Вместо ответа Эдуард Амбрас встал и вышел из комнаты.

14. А ЕСЛИ ТЕБЯ УБИТЬ?

Прощание Мирьям было кратким, новполне учтивым:

— Покойной ночи.

Не утратив самообладания, с гордо поднятой головой, она вышла из комнаты.

— Боже мой! — еще выразительнее, чем раньше, вздохнула Лиселотт. Она составила на поднос кофейную посуду и прошипела: — Помогите мне!

Повиновался один только пастор.

Еспер Экерюд успел изрядно захмелеть; лежа на диване, он поставил стакан с виски на низкий столик.

— Черт, ну и ветрило, — пробормотал он. — Надо бы здесь кому-нибудь дежурить всю ночь.

Сванте Странд довольно бесцеремонно увел Полли в пустую столовую, эта угловая комната находилась между верандой и кухней.

— Я должен поговорить с тобой перед отъездом. У меня сердце разрывается, глядя на тебя. Не надо так отчаиваться.

Полли послушно села на один из белых стульев, стоявших вокруг обеденного стола. Благодаря белой мебели и гардинам, голубому ковру, голубым полоскам на обивке стульев да бело-голубому датскому сервизу, который красовался за стеклами буфета комната казалась прохладной и дышала покоем.

На кухне Лиселотт небрежно звенела другим, более дешевым сервизом. Сванте закрыл двери столовой, и тотчас стал слышен другой, внушающий тревогу звук — это волны бились о стену дома.

— Пусть тебя не беспокоит финансовая сторона дела, — пытался он утешить девушку. — Если страховой полис оформлен на определенное лицо, то эта сумма не подлежит разделу между наследниками.

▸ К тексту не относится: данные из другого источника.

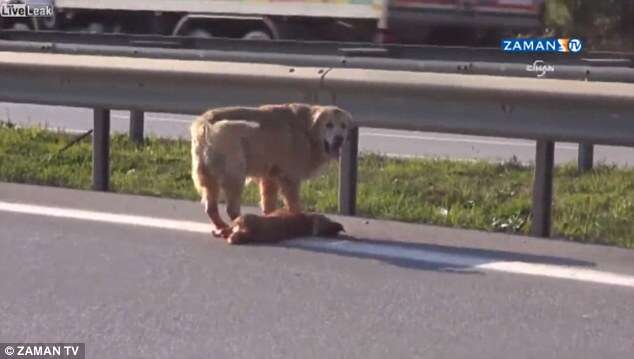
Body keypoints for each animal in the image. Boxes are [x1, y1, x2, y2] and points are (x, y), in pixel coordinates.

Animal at [190, 104, 354, 233]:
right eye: (329, 125)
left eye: (343, 126)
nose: (339, 139)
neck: (308, 131)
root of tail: (205, 122)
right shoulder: (290, 178)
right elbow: (294, 204)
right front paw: (298, 220)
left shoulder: (270, 177)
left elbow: (269, 203)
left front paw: (270, 219)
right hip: (235, 173)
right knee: (231, 208)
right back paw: (238, 224)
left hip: (208, 176)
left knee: (211, 207)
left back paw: (222, 226)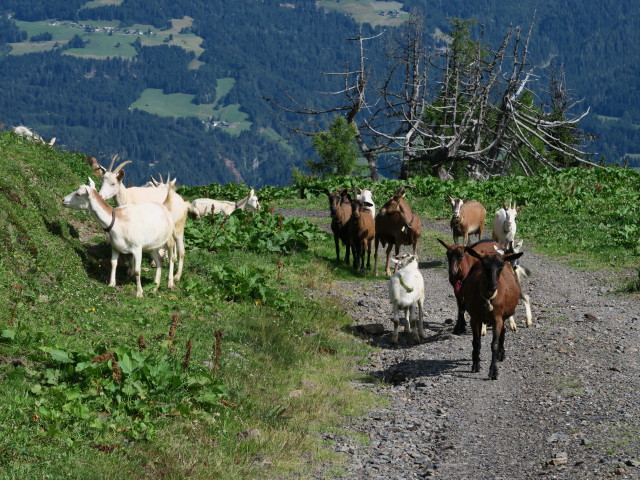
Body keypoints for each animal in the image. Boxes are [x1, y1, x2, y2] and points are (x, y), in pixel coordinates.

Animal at [462, 248, 524, 378]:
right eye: (484, 265)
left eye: (501, 266)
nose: (493, 285)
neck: (488, 298)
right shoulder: (475, 318)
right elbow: (476, 342)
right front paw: (475, 365)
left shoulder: (497, 318)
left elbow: (494, 344)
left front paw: (493, 371)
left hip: (503, 316)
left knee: (503, 331)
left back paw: (501, 354)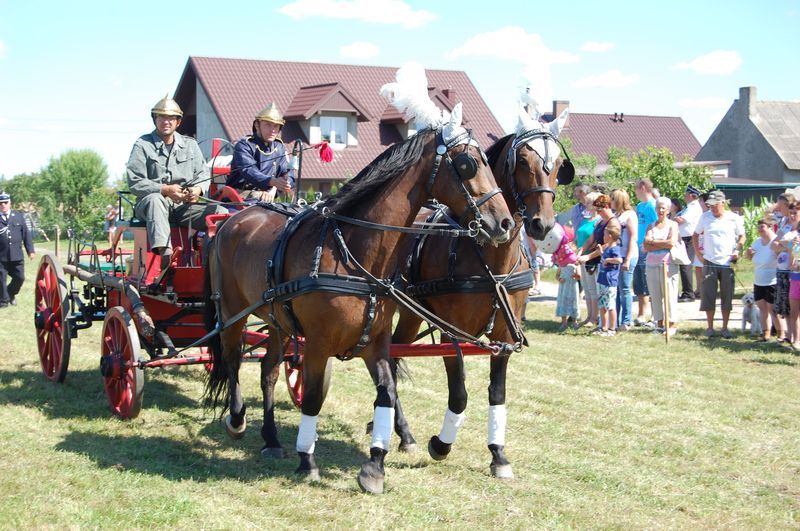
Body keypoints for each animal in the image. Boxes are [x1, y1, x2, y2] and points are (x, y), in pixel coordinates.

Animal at [205, 102, 512, 496]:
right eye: (467, 164)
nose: (504, 223)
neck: (352, 252)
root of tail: (233, 219)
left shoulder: (375, 341)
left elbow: (386, 391)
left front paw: (374, 467)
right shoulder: (318, 343)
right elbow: (314, 398)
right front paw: (308, 460)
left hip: (278, 322)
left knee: (269, 369)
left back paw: (271, 439)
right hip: (233, 311)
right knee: (231, 359)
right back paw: (237, 418)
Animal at [390, 106, 572, 480]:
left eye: (560, 165)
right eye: (523, 161)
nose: (543, 225)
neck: (491, 261)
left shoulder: (505, 333)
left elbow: (497, 393)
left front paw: (498, 454)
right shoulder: (451, 333)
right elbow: (459, 393)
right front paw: (441, 444)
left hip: (412, 314)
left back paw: (402, 433)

Серые глаза Полли помутнели от слез.

— Ну и что? — безучастно спросила она.

— Альберта застраховала свою жизнь, — упрямо повторил Сванте, — и эти деньги не имеют отношения ни к завещаниям, ни к наследникам. Они твои, страховой полис завещан тебе. Твое имя значится на нем с тысяча девятьсот пятьдесят девятого года, когда этот полис был выписан.

— Мне тогда не было и трех лет, — в недоумении сказала Полли.

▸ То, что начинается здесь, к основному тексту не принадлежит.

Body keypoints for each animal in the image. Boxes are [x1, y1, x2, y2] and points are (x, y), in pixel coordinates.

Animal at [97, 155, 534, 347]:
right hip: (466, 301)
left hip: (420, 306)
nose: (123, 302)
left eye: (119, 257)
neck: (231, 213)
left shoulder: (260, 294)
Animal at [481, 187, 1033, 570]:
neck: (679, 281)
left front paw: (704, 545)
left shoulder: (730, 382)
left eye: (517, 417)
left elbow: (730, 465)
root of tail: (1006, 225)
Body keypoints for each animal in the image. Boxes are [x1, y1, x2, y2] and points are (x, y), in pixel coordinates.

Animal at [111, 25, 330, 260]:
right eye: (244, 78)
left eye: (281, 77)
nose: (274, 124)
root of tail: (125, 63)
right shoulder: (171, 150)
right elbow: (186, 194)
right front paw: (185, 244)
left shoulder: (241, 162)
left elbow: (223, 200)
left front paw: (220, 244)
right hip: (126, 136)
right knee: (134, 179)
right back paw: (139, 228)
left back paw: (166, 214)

— Зато Альберте было пятьдесят два, — объяснил адвокат. — На страховую сумму в сто двадцать тысяч крон приходятся большие проценты. Свыше четырех тысяч в год.

Глаза Полли из серых сделались синими и широко раскрылись.

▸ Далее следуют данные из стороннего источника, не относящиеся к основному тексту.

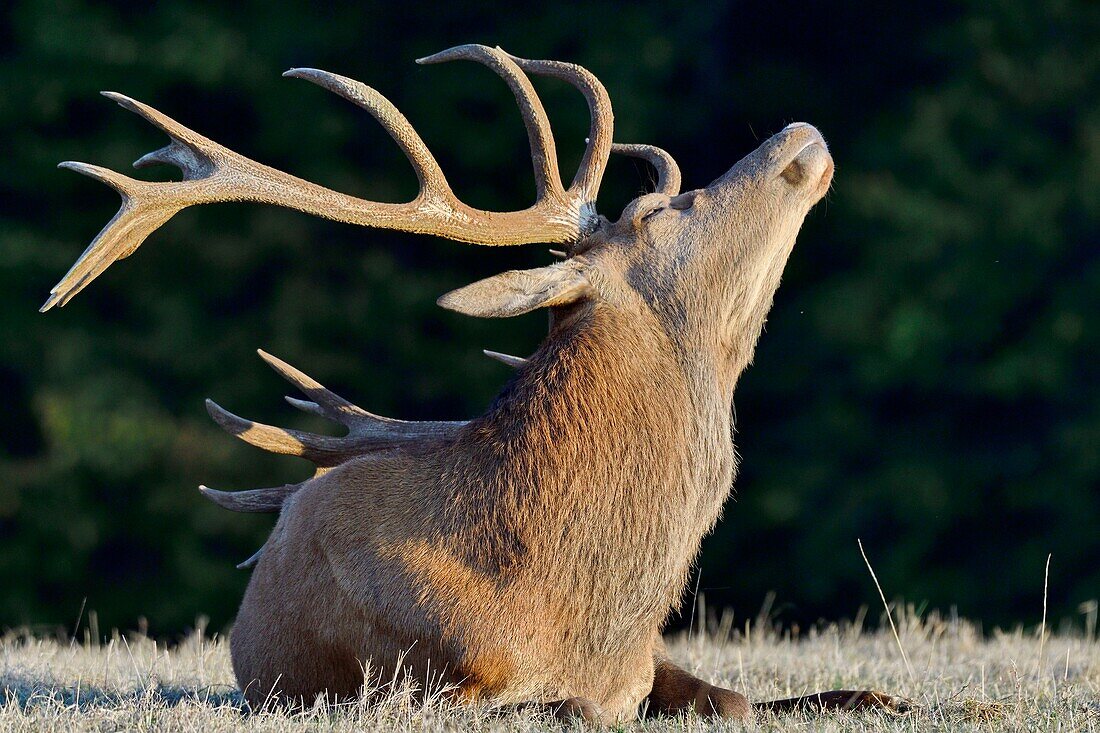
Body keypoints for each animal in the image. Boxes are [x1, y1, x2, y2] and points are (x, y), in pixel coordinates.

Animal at [42, 44, 906, 717]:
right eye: (660, 213)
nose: (798, 132)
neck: (573, 609)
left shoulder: (644, 658)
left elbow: (730, 697)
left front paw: (875, 695)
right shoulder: (414, 681)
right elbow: (570, 706)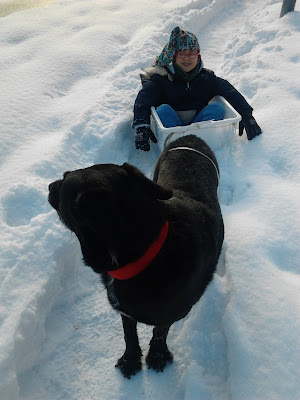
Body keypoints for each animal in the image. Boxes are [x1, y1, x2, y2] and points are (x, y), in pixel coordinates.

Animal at [48, 134, 223, 378]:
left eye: (64, 182)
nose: (49, 186)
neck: (146, 252)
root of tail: (191, 136)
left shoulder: (170, 313)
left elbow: (159, 332)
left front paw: (157, 355)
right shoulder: (126, 311)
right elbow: (129, 334)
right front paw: (130, 359)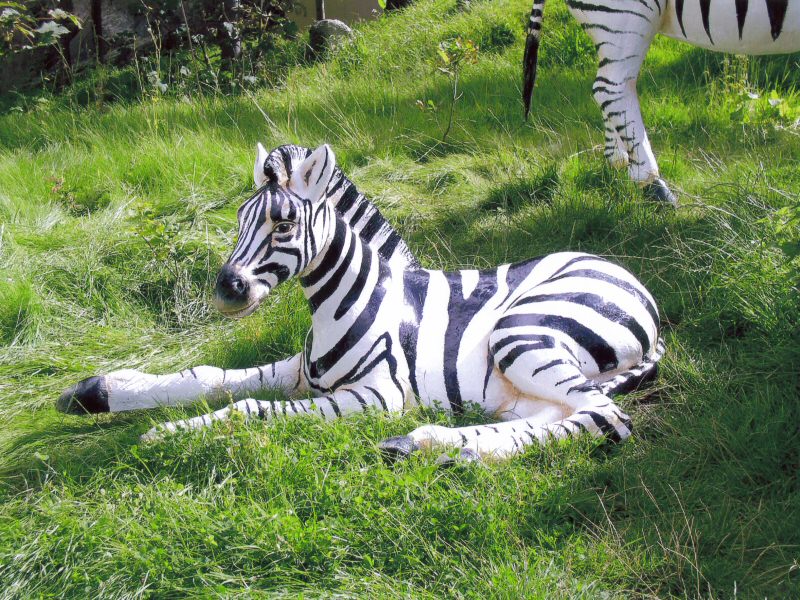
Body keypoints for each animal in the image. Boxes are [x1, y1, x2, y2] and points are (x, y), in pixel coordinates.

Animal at [57, 144, 664, 460]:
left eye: (283, 224)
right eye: (239, 219)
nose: (226, 290)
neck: (342, 304)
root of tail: (634, 282)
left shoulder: (379, 395)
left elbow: (248, 406)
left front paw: (168, 432)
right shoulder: (301, 372)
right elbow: (208, 377)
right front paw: (97, 392)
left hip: (522, 331)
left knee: (604, 415)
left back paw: (439, 445)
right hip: (517, 382)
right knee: (559, 411)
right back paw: (429, 443)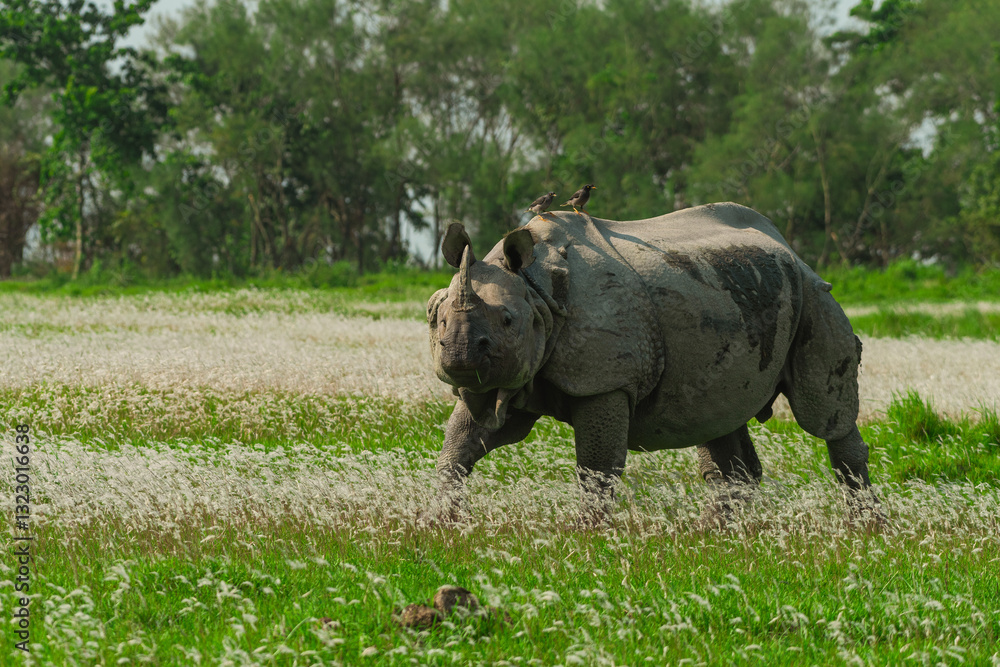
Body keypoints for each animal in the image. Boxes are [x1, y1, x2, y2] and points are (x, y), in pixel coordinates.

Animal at [427, 203, 876, 517]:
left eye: (507, 320)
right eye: (437, 318)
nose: (458, 355)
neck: (535, 291)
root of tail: (790, 248)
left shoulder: (606, 381)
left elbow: (596, 470)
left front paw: (587, 535)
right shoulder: (505, 380)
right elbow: (459, 448)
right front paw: (438, 524)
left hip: (813, 294)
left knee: (824, 416)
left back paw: (867, 529)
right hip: (728, 293)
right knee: (717, 418)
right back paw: (715, 537)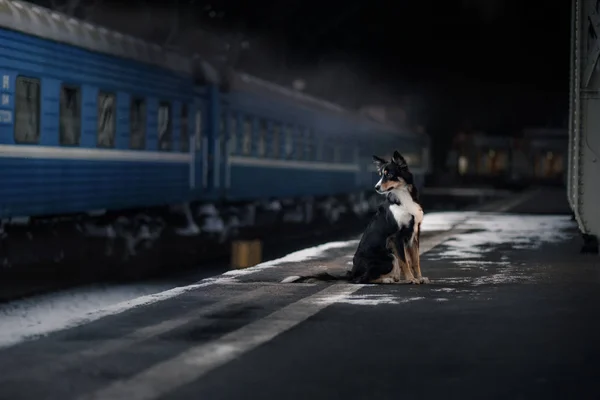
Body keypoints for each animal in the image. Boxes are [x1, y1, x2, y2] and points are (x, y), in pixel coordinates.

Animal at [282, 150, 426, 284]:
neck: (402, 196)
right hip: (389, 256)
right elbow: (404, 261)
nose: (376, 187)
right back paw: (386, 279)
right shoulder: (396, 237)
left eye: (389, 174)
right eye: (380, 175)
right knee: (362, 279)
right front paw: (411, 279)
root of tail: (352, 271)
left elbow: (415, 260)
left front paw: (419, 278)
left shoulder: (414, 233)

— Четыре тысячи? Но зачем?..

— Как я понимаю, управляющий Фабиан решил таким образом обеспечить твое будущее. И, на мой взгляд, мысль была вполне здравая. Нынче эта сумма составит уже сто пятьдесят тысяч крон. Из них тридцать тысяч всегда свободны от налога. С остальной суммы тебе, как приемному ребенку, придется уплатить всего двадцать тысяч налога. Итого, останется сто тридцать тысяч. По-моему, неплохо!

Он старался хоть чем-нибудь порадовать девушку. Но Полли была скорее сбита с толку и огорошена.

— Я обещала Альберте не бросать пение, — горько сказала она. — Но жить в Стокгольме вместе с Мирьям и Эдуардом я уже не смогу. Впрочем, в этом, наверно, нет необходимости. Ведь я смогу переехать?

— Конечно, сможешь, — поспешил успокоить ее Сванте. — Между Эребру и Стокгольмом поезда ходят каждый час.

Даже через закрытую дверь из кухни доносился сердитый голос Лиселотт.

— Какой ты добрый, Сванте. Ты придешь к нам завтра утром? — почти шепотом, преодолевая застенчивость, спросила Полли.

— Непременно, если ты этого хочешь, — твердо пообещал Сванте Странд.

После его ухода нижний этаж опустел. Свет на кухне был погашен: Лиселотт уже перемыла посуду, а заодно и чужие кости. На веранде при полном освещении дремал Еспер.